#### Document excerpt ####

Building blocks (each as a mini “Sandwich”):

🍞 Hook: Imagine looking at a city map from above. 🥬 The Concept (BEV Representation): BEV is a top-down map where each pixel is a ground spot. How it works: Project radar points to the ground plane, make three maps—density (smoothed), RCS (nearest-point value), Doppler (nearest-point value). Why it matters: Without BEV, you can’t easily reuse strong image backbones. 🍞 Anchor: Parking lot from above: you see clusters (density), shininess (RCS), and toward/away motion (Doppler).
🍞 Hook: Picture wearing 3D glasses that also label things. 🥬 The Concept (BEV Conditioning): Use depth (3D), semantics (labels), and motion (radial velocity) from cameras, projected into BEV. How it works: Predict per-pixel depth; segment objects; compute optical flow between frames, backproject to 3D, keep radial velocity; rasterize into BEV maps. Why it matters: Without these guides, the generator has to guess geometry, class, and motion from scratch. 🍞 Anchor: A road BEV: colored roads/vegetation/cars plus arrows for movement.
🍞 Hook: Think of fog that slowly clears to reveal the scene. 🥬 The Concept (Latent Diffusion with SANA/DiT): Start from noise in a compressed latent space and denoise step-by-step into radar maps, conditioned on BEV cues. How it works: Concatenate radar-map latents (density/RCS/Doppler) and BEV condition latents; a DiT with modality tokens models their joint distribution and correlations. Why it matters: Without diffusion, you lose the natural randomness of radar; without latent compression, it’s too slow. 🍞 Anchor: After a few steps the fog lifts to show a realistic radar texture.

#### Data provided ####

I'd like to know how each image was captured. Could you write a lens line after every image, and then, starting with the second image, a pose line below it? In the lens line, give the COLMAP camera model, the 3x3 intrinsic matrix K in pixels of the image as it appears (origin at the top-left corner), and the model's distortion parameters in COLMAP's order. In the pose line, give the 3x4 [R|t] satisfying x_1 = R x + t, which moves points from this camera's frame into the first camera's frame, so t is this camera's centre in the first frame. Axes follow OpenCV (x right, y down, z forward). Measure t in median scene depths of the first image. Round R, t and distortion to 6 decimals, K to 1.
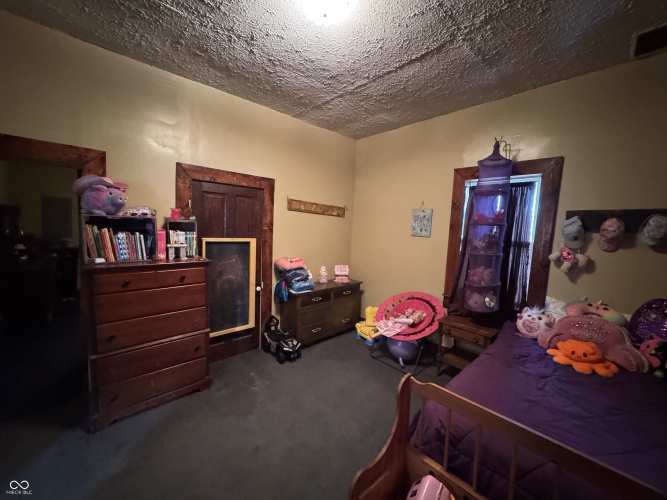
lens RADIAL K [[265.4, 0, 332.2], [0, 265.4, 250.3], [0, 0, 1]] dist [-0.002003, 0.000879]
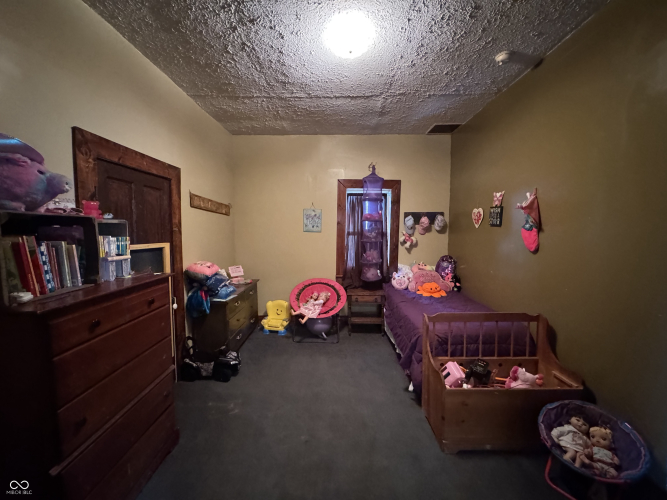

####

Questions on the material:
1 > Translate this sentence from the radar BEV excerpt into Spanish: "Start from noise in a compressed latent space and denoise step-by-step into radar maps, conditioned on BEV cues."
2 > Extract the passage of the radar BEV excerpt starting at "Building blocks (each" and ending at "toward/away motion (Doppler).", copying it without any change.

Task-by-task outputs:
1 > Parte de ruido en un espacio latente comprimido y elimínalo paso a paso hasta convertirlo en mapas de radar, condicionados por las señales BEV.

2 >
Building blocks (each as a mini “Sandwich”):

🍞 Hook: Imagine looking at a city map from above. 🥬 The Concept (BEV Representation): BEV is a top-down map where each pixel is a ground spot. How it works: Project radar points to the ground plane, make three maps—density (smoothed), RCS (nearest-point value), Doppler (nearest-point value). Why it matters: Without BEV, you can’t easily reuse strong image backbones. 🍞 Anchor: Parking lot from above: you see clusters (density), shininess (RCS), and toward/away motion (Doppler).